# EXERCISE INSTRUCTIONS:
Output the entries exactly.

[Stored items from a collection]
[Start of section]
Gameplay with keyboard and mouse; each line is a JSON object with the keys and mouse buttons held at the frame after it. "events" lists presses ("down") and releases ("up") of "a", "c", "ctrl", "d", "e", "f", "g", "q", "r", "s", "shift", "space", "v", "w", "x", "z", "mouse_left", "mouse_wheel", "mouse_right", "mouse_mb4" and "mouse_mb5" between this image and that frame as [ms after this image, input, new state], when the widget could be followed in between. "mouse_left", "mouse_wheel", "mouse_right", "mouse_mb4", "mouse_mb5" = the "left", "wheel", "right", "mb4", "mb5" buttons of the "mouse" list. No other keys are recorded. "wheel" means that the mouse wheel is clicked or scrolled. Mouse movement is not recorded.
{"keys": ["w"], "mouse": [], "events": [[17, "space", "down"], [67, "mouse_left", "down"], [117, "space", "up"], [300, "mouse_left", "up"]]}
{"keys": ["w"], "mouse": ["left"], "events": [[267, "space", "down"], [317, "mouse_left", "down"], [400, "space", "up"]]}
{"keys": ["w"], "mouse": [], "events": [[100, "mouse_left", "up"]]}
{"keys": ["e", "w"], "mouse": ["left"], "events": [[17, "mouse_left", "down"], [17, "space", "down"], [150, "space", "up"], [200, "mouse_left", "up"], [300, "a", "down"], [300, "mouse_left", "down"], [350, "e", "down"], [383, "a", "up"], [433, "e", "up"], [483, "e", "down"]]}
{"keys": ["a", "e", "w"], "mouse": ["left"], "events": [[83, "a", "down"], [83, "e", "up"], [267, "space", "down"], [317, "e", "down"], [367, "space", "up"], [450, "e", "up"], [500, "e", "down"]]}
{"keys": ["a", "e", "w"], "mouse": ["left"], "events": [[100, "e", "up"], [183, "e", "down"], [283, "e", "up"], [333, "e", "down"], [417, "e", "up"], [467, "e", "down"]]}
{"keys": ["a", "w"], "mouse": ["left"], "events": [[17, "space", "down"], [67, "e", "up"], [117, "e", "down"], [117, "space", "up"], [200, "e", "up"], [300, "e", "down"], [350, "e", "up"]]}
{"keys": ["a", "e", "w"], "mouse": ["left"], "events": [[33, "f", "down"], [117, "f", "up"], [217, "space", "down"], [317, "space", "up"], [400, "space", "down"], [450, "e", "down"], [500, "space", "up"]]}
[End of section]
# ANSWER TO THIS EXERCISE:
Gameplay with keyboard and mouse; each line is a JSON object with the keys and mouse buttons held at the frame after it. "events" lists presses ("down") and releases ("up") of "a", "c", "ctrl", "d", "e", "f", "g", "q", "r", "s", "shift", "space", "v", "w", "x", "z", "mouse_left", "mouse_wheel", "mouse_right", "mouse_mb4" and "mouse_mb5" between this image and that frame as [ms after this image, input, new state], when the widget could be followed in between. "mouse_left", "mouse_wheel", "mouse_right", "mouse_mb4", "mouse_mb5" = the "left", "wheel", "right", "mb4", "mb5" buttons of the "mouse" list. No other keys are recorded. "wheel" means that the mouse wheel is clicked or scrolled. Mouse movement is not recorded.
{"keys": ["w"], "mouse": [], "events": [[17, "space", "down"], [67, "mouse_left", "down"], [117, "space", "up"], [300, "mouse_left", "up"]]}
{"keys": ["w"], "mouse": ["left"], "events": [[267, "space", "down"], [317, "mouse_left", "down"], [400, "space", "up"]]}
{"keys": ["w"], "mouse": [], "events": [[100, "mouse_left", "up"]]}
{"keys": ["e", "w"], "mouse": ["left"], "events": [[17, "mouse_left", "down"], [17, "space", "down"], [150, "space", "up"], [200, "mouse_left", "up"], [300, "a", "down"], [300, "mouse_left", "down"], [350, "e", "down"], [383, "a", "up"], [433, "e", "up"], [483, "e", "down"]]}
{"keys": ["a", "e", "w"], "mouse": ["left"], "events": [[83, "a", "down"], [83, "e", "up"], [267, "space", "down"], [317, "e", "down"], [367, "space", "up"], [450, "e", "up"], [500, "e", "down"]]}
{"keys": ["a", "e", "w"], "mouse": ["left"], "events": [[100, "e", "up"], [183, "e", "down"], [283, "e", "up"], [333, "e", "down"], [417, "e", "up"], [467, "e", "down"]]}
{"keys": ["a", "w"], "mouse": ["left"], "events": [[17, "space", "down"], [67, "e", "up"], [117, "e", "down"], [117, "space", "up"], [200, "e", "up"], [300, "e", "down"], [350, "e", "up"]]}
{"keys": ["a", "e", "w"], "mouse": ["left"], "events": [[33, "f", "down"], [117, "f", "up"], [217, "space", "down"], [317, "space", "up"], [400, "space", "down"], [450, "e", "down"], [500, "space", "up"]]}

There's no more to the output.